▶ _TO DO_
Pull out every line of the material below that contains the string "check", matching case exactly, and copy each one in full.

(Saved data entries)
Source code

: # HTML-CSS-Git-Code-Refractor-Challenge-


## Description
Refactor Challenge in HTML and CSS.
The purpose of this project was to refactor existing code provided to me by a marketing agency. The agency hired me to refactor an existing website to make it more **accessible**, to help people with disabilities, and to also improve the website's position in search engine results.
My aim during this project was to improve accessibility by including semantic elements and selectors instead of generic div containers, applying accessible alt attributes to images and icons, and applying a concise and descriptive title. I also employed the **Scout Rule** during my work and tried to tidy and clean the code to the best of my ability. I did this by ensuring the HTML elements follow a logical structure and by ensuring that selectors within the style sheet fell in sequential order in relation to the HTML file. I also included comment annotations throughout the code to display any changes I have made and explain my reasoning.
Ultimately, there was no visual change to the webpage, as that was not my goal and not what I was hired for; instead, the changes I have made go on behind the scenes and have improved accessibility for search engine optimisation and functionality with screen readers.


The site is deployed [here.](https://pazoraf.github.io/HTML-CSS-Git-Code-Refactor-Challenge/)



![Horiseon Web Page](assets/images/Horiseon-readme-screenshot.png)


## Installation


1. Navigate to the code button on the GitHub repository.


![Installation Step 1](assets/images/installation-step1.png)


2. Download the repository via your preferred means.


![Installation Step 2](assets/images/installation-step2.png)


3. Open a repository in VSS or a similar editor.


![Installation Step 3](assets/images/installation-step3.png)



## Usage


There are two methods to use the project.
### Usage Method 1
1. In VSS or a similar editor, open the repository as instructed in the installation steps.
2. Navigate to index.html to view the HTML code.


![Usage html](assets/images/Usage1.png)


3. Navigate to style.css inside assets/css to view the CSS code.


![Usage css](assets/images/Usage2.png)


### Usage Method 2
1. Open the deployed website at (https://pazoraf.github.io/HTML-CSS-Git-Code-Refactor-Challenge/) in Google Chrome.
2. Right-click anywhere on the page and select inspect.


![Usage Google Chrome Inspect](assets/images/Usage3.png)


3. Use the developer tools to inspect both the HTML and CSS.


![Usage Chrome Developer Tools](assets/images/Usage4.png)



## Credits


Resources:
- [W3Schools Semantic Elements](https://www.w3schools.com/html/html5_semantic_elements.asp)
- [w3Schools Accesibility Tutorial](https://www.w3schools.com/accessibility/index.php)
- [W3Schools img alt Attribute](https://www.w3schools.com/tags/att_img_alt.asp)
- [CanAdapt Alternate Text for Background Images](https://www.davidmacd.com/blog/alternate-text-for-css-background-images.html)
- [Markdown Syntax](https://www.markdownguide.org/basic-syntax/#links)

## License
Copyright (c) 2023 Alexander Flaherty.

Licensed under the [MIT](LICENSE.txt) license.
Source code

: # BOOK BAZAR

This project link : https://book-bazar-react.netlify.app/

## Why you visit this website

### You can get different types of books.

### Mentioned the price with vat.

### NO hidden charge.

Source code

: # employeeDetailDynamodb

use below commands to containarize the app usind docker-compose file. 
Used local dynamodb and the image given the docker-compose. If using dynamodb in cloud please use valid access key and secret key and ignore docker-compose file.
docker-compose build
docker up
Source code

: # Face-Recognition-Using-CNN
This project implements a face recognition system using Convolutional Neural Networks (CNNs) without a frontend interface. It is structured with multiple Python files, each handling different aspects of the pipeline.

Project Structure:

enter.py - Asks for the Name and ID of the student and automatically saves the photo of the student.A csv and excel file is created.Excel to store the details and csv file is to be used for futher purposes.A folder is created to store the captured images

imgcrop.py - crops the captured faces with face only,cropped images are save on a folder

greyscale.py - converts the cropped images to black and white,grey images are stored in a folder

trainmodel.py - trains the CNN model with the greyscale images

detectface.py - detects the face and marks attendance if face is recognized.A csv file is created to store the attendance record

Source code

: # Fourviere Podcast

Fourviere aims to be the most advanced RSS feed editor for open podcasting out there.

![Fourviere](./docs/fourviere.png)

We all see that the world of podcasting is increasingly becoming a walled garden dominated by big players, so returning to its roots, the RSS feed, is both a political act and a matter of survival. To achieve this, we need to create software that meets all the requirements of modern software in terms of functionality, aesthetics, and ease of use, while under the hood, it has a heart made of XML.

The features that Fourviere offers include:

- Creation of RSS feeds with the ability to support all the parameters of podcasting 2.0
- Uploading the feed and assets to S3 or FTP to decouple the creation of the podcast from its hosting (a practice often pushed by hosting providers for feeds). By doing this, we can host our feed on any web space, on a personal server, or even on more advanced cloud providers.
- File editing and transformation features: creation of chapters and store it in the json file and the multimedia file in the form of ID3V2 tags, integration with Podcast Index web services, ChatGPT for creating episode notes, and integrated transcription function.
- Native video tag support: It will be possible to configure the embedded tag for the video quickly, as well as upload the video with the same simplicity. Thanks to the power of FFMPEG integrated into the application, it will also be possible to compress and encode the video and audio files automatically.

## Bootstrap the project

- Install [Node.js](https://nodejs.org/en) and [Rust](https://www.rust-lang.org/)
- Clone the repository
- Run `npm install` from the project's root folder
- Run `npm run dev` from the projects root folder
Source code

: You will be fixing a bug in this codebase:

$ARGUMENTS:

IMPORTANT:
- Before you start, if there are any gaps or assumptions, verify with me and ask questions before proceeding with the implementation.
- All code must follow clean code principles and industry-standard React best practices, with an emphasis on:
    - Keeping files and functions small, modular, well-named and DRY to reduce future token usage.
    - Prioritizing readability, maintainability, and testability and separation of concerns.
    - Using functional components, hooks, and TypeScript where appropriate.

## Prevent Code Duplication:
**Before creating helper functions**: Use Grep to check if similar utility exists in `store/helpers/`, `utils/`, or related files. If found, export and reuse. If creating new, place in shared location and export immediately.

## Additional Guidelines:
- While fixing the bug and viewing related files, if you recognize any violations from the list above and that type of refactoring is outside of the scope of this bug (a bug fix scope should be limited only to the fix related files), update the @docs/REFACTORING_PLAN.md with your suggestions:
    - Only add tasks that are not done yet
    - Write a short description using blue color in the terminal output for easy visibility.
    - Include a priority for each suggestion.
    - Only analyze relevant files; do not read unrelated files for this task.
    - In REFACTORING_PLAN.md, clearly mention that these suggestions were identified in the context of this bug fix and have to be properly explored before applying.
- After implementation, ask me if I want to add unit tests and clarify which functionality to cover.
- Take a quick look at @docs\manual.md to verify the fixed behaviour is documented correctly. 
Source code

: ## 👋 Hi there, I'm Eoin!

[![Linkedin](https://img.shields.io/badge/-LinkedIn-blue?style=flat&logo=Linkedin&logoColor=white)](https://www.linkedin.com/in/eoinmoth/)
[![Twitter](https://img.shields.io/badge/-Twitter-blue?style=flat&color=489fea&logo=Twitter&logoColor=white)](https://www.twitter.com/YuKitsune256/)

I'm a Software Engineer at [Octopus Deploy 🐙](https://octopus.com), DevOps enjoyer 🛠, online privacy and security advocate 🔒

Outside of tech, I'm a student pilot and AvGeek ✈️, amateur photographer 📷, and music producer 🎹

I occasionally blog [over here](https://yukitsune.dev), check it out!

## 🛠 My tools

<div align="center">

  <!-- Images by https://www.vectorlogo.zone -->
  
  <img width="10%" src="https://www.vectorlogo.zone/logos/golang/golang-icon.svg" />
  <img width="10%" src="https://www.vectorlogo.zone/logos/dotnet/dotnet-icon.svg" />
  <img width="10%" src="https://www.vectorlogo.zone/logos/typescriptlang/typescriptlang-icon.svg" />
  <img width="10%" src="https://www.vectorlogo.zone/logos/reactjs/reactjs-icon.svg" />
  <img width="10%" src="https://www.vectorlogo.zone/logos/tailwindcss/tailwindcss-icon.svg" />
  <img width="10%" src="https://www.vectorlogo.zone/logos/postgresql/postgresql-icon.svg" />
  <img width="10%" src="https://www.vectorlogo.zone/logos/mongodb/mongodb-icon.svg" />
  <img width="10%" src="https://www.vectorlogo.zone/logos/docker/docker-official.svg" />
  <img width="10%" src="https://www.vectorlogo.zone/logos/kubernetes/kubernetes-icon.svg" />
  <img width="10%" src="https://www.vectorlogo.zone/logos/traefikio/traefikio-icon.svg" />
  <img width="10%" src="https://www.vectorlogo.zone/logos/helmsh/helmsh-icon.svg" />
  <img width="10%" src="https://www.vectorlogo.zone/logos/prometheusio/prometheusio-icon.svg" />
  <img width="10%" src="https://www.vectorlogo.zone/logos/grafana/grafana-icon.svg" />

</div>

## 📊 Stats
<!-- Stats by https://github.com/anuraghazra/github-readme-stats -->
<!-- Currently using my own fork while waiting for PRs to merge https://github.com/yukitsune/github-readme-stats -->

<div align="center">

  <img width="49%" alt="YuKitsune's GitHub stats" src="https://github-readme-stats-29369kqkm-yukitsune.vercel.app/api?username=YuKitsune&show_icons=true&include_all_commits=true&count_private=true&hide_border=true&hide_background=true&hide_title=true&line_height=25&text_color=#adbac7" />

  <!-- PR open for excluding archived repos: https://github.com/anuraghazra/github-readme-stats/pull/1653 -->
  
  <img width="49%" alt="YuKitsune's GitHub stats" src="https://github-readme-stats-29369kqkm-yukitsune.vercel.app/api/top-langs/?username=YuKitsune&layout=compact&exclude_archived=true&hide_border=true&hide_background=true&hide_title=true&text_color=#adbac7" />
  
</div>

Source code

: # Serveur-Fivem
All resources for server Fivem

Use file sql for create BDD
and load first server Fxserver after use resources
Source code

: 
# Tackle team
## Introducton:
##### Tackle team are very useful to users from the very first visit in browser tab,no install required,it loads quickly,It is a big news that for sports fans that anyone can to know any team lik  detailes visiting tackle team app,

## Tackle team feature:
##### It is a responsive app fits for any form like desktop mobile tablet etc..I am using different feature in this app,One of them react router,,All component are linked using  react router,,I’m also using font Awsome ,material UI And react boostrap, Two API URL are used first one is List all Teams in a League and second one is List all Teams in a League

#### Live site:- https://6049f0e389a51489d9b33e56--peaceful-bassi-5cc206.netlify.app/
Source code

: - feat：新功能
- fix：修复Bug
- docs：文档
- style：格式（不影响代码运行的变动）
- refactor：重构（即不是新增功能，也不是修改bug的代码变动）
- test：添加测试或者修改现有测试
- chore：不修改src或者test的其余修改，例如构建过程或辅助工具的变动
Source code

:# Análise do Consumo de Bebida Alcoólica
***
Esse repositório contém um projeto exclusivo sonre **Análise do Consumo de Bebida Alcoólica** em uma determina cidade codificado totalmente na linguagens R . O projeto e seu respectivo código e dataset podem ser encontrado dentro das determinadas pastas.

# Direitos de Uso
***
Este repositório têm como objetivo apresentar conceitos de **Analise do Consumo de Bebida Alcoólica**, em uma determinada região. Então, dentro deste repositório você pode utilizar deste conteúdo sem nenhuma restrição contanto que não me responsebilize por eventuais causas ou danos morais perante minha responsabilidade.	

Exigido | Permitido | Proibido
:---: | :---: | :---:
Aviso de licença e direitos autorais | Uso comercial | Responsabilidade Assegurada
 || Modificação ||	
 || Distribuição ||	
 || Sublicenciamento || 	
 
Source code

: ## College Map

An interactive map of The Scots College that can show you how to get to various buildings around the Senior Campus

▶ _RESPONSE_
**Before creating helper functions**: Use Grep to check if similar utility exists in `store/helpers/`, `utils/`, or related files. If found, export and reuse. If creating new, place in shared location and export immediately.
I occasionally blog [over here](https://yukitsune.dev), check it out!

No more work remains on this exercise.